Id love to get another horse, but as Ive stated before, Im afraid my idiot stalker neighbor would hurt it like he did my other horse. I cant afford to move even though Id like to and to get more land, like 5 to 10 acres. Its just a wish.


----------



## Baymule

@Ridgetop get a Tennessee Walker when you move to Texas and we'll ride together.


----------



## Finnie

Ridgetop said:


> Must have been well broke before she got in with someone who did not appreciate her.


She must have had a good owner once upon a time. Bless you, @Baymule  for giving her a GREAT owner now!


----------



## Ridgetop

My mule is a TWH mule.  She is gaited.  She is also 16.3 hh!  Sigh . . . .    Sooooo tall.  I can easily get another TWH here, I would like one around 14 hh so easier to get on and off!  LOL  I was told by my trainer that she could find me a nice one.  Short TWHs are not popular although the little mare dh bred is only 15.2.  She is beautiful and a wonderful ride too.  My daughter-in-law has her now since she needed a gaited horse to ride with the people in Nipomo.  DH gave her Skittles since I wasn't able to ride for a few years.  No one to ride with and too much to do.  Josie the Mule is a great ride, I just need to drag my mounting block with me when trailering out!    It did make me popular with my ETI friends.

####

■ Task description:
According to the horse forum thread, how tall is Ridgetop's mule?

■ Extracted records:
####

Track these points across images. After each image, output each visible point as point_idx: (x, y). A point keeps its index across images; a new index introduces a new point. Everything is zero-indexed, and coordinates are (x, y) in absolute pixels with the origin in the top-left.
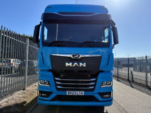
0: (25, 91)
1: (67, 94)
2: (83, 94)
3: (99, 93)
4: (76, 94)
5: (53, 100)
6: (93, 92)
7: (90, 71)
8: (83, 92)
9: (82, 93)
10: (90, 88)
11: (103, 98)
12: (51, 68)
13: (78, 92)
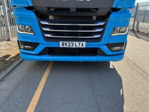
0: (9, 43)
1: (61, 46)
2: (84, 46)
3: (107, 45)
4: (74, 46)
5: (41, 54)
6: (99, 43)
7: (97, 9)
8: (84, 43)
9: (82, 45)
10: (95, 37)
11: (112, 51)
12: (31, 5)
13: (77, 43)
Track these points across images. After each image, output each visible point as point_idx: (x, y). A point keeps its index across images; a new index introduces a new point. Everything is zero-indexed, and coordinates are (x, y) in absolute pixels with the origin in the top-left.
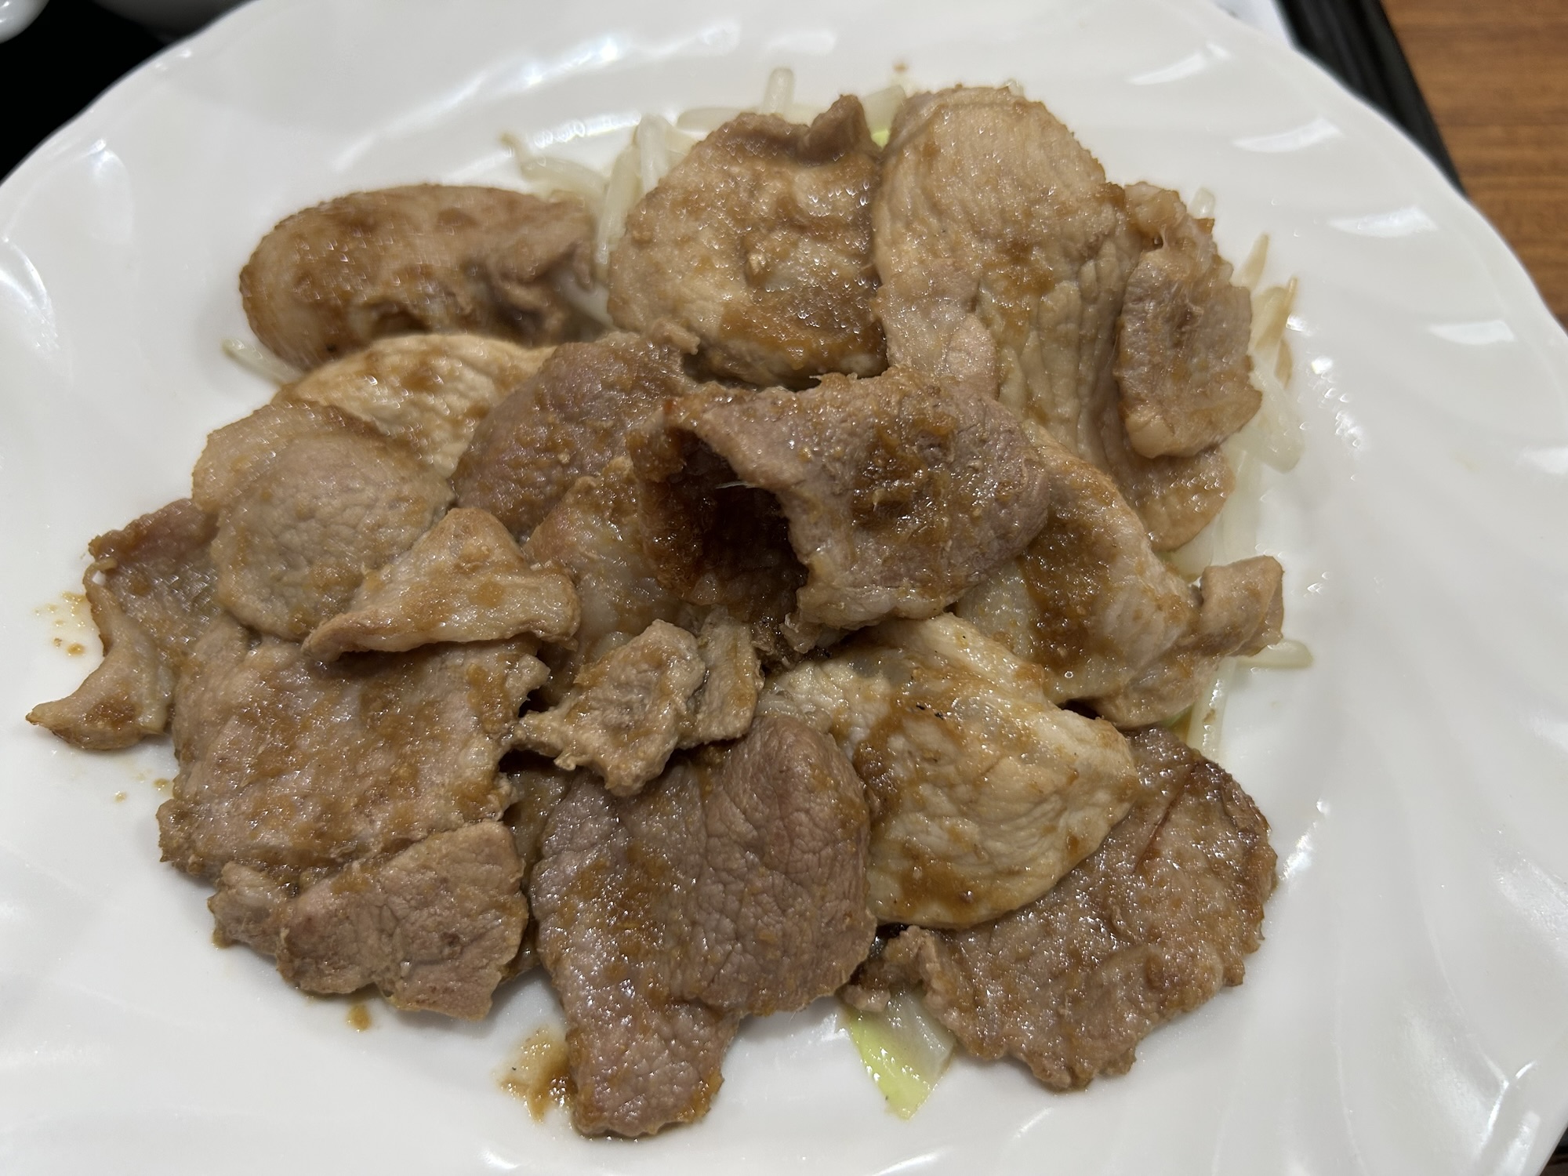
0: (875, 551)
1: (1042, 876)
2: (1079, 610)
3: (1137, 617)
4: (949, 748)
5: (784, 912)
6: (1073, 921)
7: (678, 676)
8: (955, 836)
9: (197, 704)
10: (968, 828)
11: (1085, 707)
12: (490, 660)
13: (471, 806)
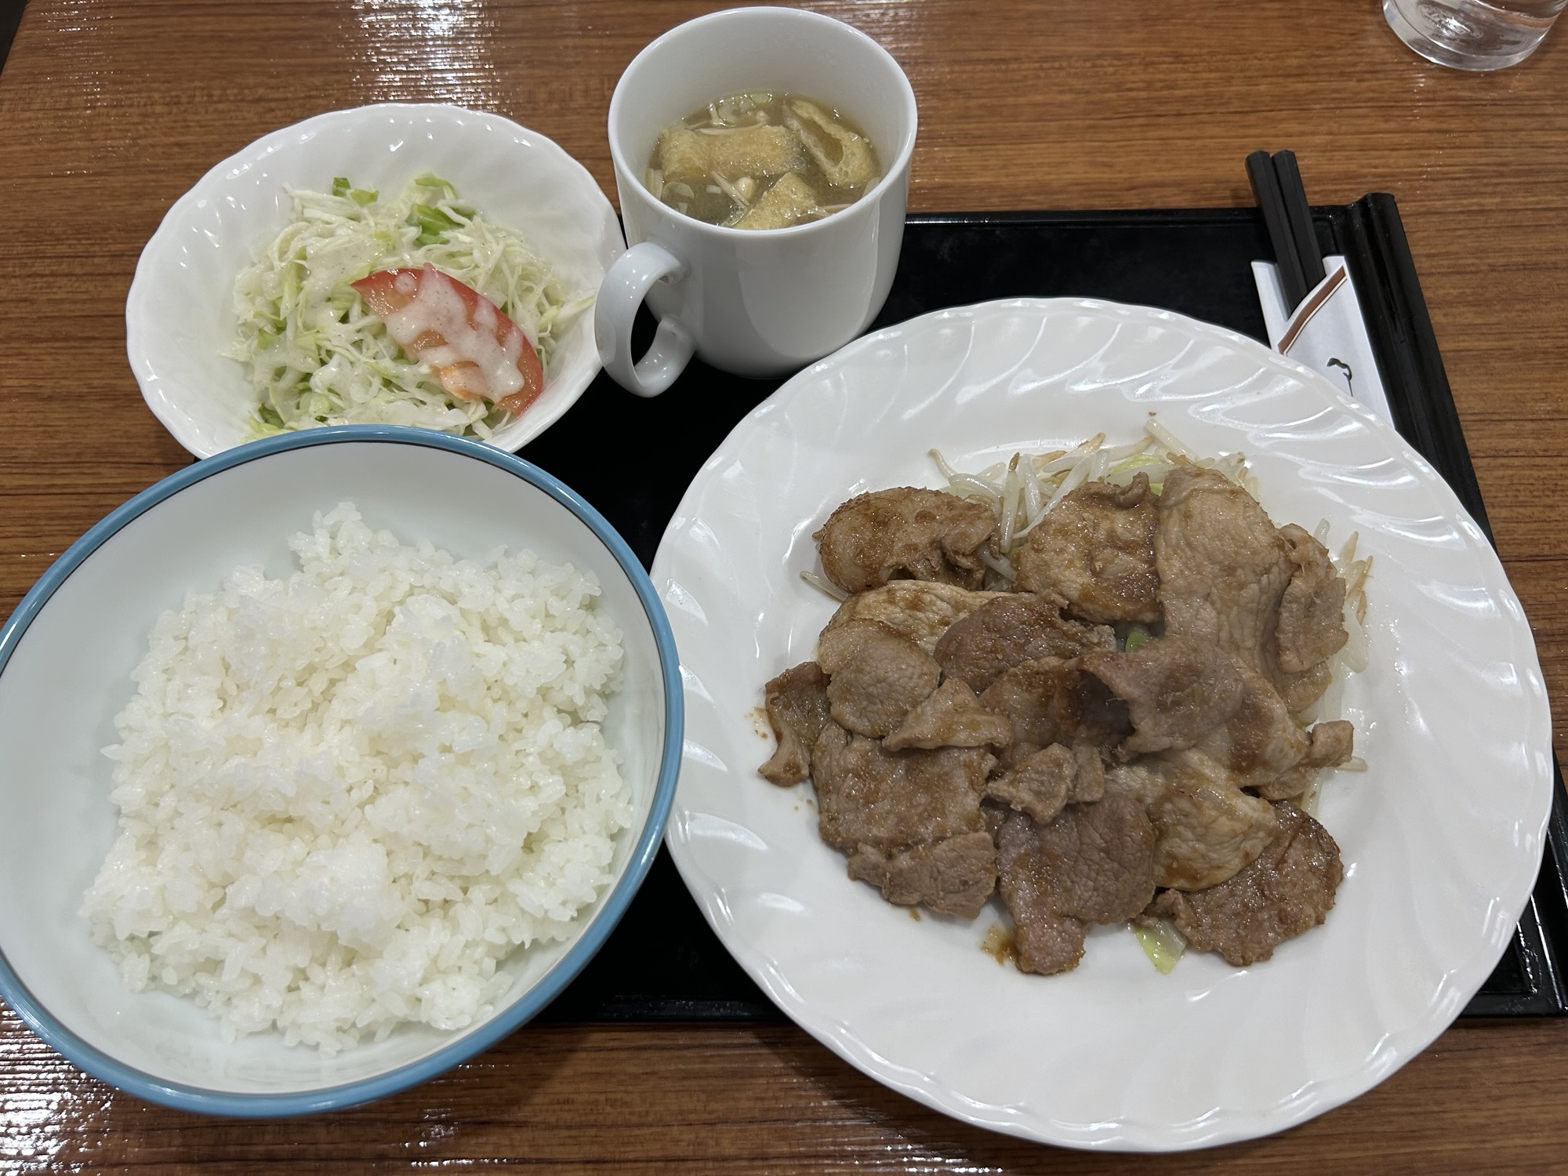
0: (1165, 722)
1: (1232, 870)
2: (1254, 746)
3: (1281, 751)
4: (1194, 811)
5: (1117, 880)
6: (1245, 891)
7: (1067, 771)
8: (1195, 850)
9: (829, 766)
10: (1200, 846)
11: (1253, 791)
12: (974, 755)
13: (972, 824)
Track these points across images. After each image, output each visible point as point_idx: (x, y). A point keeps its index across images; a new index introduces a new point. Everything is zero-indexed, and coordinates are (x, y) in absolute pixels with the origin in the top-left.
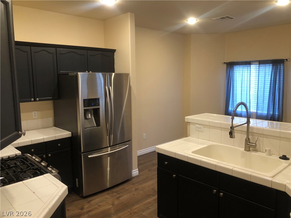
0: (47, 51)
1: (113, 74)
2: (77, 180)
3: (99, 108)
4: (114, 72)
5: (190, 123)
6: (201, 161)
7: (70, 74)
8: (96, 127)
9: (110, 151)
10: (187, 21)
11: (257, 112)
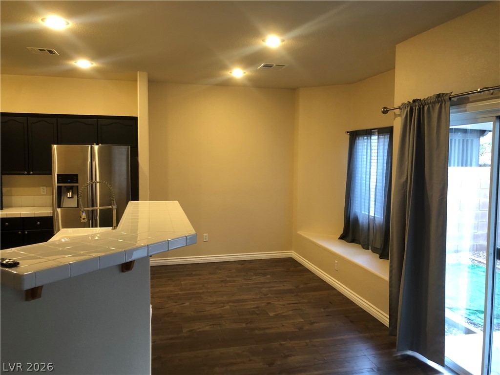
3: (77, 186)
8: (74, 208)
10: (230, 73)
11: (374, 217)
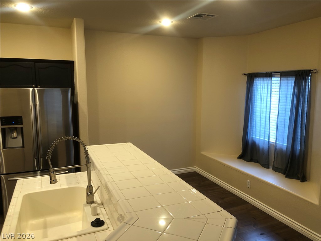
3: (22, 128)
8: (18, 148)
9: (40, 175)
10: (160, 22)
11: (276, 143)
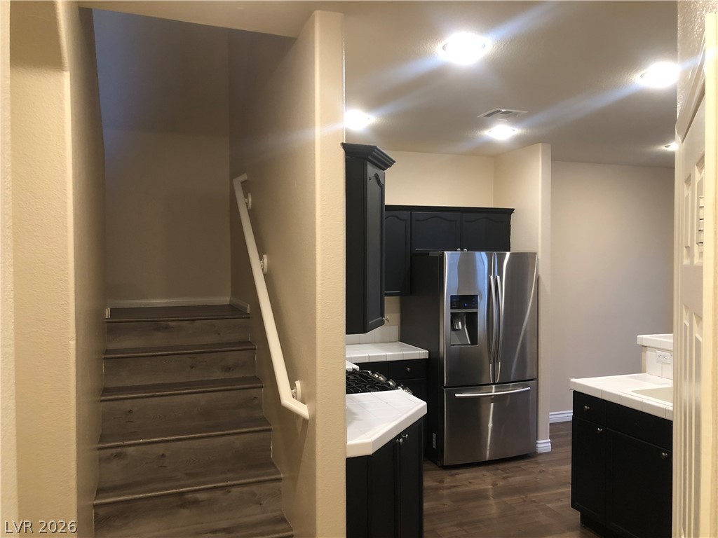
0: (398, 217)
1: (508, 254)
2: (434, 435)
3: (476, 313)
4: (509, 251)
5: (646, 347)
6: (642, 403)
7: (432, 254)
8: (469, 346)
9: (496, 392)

####

■ Solution:
16.3 hh